**Task instructions**
From the line containing "X193678680Y-130271320D02*" onward to the last line of the data below, copy each line exactly and add nothing.

**Provided entries**
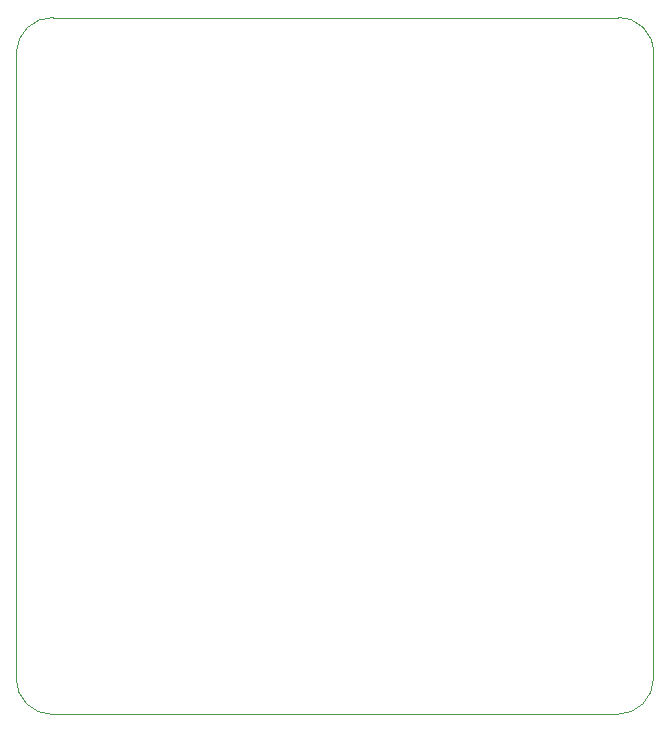
<source format=gm1>
%TF.GenerationSoftware,KiCad,Pcbnew,8.0.5*%
%TF.CreationDate,2024-11-03T15:39:06-06:00*%
%TF.ProjectId,DataAcq-EnvironmentBoard,44617461-4163-4712-9d45-6e7669726f6e,rev?*%
%TF.SameCoordinates,Original*%
%TF.FileFunction,Profile,NP*%
%FSLAX46Y46*%
G04 Gerber Fmt 4.6, Leading zero omitted, Abs format (unit mm)*
G04 Created by KiCad (PCBNEW 8.0.5) date 2024-11-03 15:39:06*
%MOMM*%
%LPD*%
G01*
G04 APERTURE LIST*
%TA.AperFunction,Profile*%
%ADD10C,0.050000*%
%TD*%
G04 APERTURE END LIST*
D10*
X145750000Y-130275000D02*
G75*
G02*
X142750000Y-127275000I0J3000000D01*
G01*
X142750000Y-127275000D02*
X142750000Y-74225000D01*
X193678680Y-130271320D02*
X145750000Y-130275000D01*
X196700000Y-127250000D02*
G75*
G02*
X193678680Y-130271320I-3021320J0D01*
G01*
X196700000Y-74250000D02*
X196700000Y-127250000D01*
X142750001Y-74225000D02*
G75*
G02*
X145874241Y-71283185I3060699J-120600D01*
G01*
X145874240Y-71283223D02*
X193700068Y-71301644D01*
X193700068Y-71301644D02*
G75*
G02*
X196699999Y-74250000I119732J-2878556D01*
G01*
M02*

</source>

**Output of the task**
X193678680Y-130271320D02*
X145750000Y-130275000D01*
X196700000Y-127250000D02*
G75*
G02*
X193678680Y-130271320I-3021320J0D01*
G01*
X196700000Y-74250000D02*
X196700000Y-127250000D01*
X142750001Y-74225000D02*
G75*
G02*
X145874241Y-71283185I3060699J-120600D01*
G01*
X145874240Y-71283223D02*
X193700068Y-71301644D01*
X193700068Y-71301644D02*
G75*
G02*
X196699999Y-74250000I119732J-2878556D01*
G01*
M02*

</source>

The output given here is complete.